If Wade could grin like the cheshire cat, he would have.
Eri clicked his jaws behind his employer, equally looking forward to the chaos.
And Bael decided Wade was outright lying about this right now. Mortals could and would cheat contracts unless they were binding in other ways. They weren't demons or subject to the same rules he was. That's what Bael decided was going on, because the alternative was insane to think about.
"So who's controlling him then?" Medy asked, easily thinking about the insane with little trouble and far more curiosity.
The skeleton tapped his ribcage a few times, insistent.
"Yeah, what he said." Wade nodded along. "Eri is his own man."
Bael rolled his eyes, but focused on getting the compass to give them a heading again. Someone had to get things done around here.
Faster they started making their way to Zakka, the faster he'd get away from all this nonsense before it complicated his life.
Because some deep instinct inside him was screaming that it absolutely would.
"But, uh, I'm still not really following?" Medy flinched a moment later as if worried about some imaginary threat. "Sorry, sorry! I'm really not trying to be stupid, I'm just not getting it yet? How is the skeleton controlling himself?"
"You're not stupid. He's speaking insanity." Bael grunted, shaking the compass a few times, willing it to orient itself faster. On the third rap of his knuckles, the needle broke free and began spinning correctly.
"Hey, you're both free to take it up with Eri directly." Wade shrugged. "How he works isn't something I got the faintest idea about, and I don't think he does either." Wade gave him a look.

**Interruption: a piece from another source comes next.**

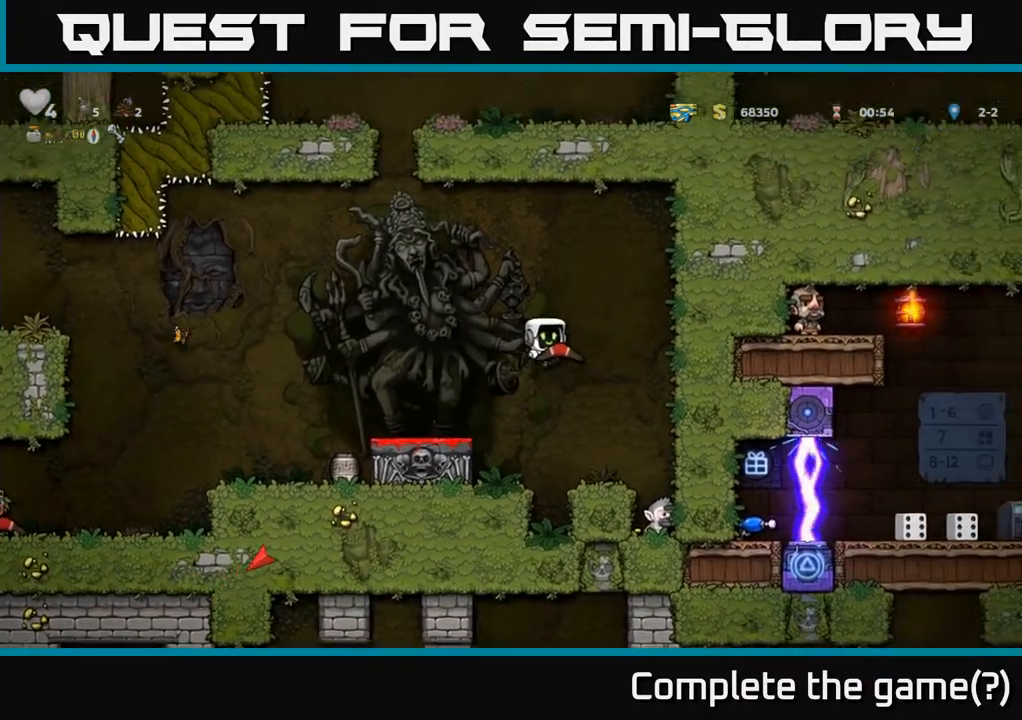
{"buttons": [], "left_stick": "center", "right_stick": "center", "events": [[200, "A", "up"], [233, "DPAD_RIGHT", "up"]]}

Eri clicked his jaw affirmative.
A thought crossed Wade's mind: Was it time to tell them it was all the work of an eldritch entity beyond the power limits of the universe, basically?
…
Naw. Not yet.
He needed more build up to that first. Feed the fire a little more. "Looks like he says he doesn't know how he works either." He said instead, waiting like a crocodile in the watering hole.

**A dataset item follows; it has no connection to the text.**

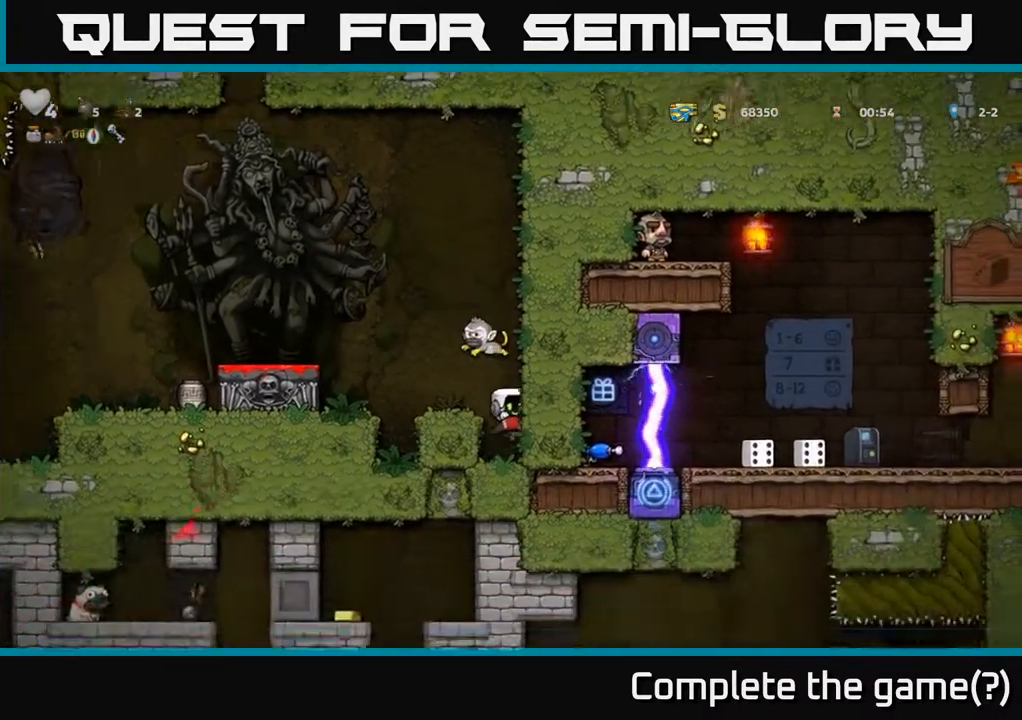
{"buttons": [], "left_stick": "center", "right_stick": "center", "events": [[267, "A", "down"], [433, "A", "up"]]}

Soon. They'd start to ask more and more questions.
"Er, could I… take a closer look at him?" Medy asked, inching nearer to the metaphorical watering hole.
Eri gave a few happy jaw clicks. Medy gave him a strange look, then glanced back at Wade as if asking for permission.
Wade shrugged. "Eri's a paid employee, you can ask him directly."
Paid in musical instruments, hats, and an IOU on a wrapper. But that part went unsaid.
Wade had a much better speech for what was said instead: "Here at Wade Industries, we take pride in our employee first culture. It's a great place to work at, right Eri?"
Eri gave his boss a thumbs up.
He was having the time of his life so far. Killing golems, squashing blackrotten bugs, saving his boss's ass a few dozen times, exploring strange new worlds and seeing exotic lifeforms. The perks were excellent, and so was the work-life balance.
"Wade Industries." Bael deadpanned. "You're scheming something."
"He said he was a businessman." Medy shrugged. "Maybe he's trying to recruit us? I don't see why else there's so much greed radiating off him right now."
She was also confused how it was back so soon after she'd eaten it all. Most emotions like that wouldn't resurface until the mortal went to sleep, and their brain reset.
Bael gave Wade one glance.
Wade smiled back innocently.
"I don't know what's got you all so defensive here, I'm only offering excellent opportunities. Maybe you'll change your mind soon enough."
That sounded more ominous than welcoming.
Medy gave a nod, clearly untroubled by all of this. "I am really curious about what makes this skeleton work, if you don't actually know yourself. Could I run a few tests?"
Wade gestured at the skeleton a second time, smiling like a car salesman who'd just hooked a customer.
"Oh. Oh, right, uh, sorry." She turned to the skeleton next. "Eri? May I try to identify a few things going on within your bones?"
He gave a jaw click and the demonic version of a shrug. Go for it.
Bael huffed, letting the compass drop back down on its chain. "Investigate the skeleton quickly, and then let it handle the duties to keep the roadway clear. You can check if the mortal's lying or not once we're at Zakka and safe. I'll be picking the first street direction the other way, and walking away."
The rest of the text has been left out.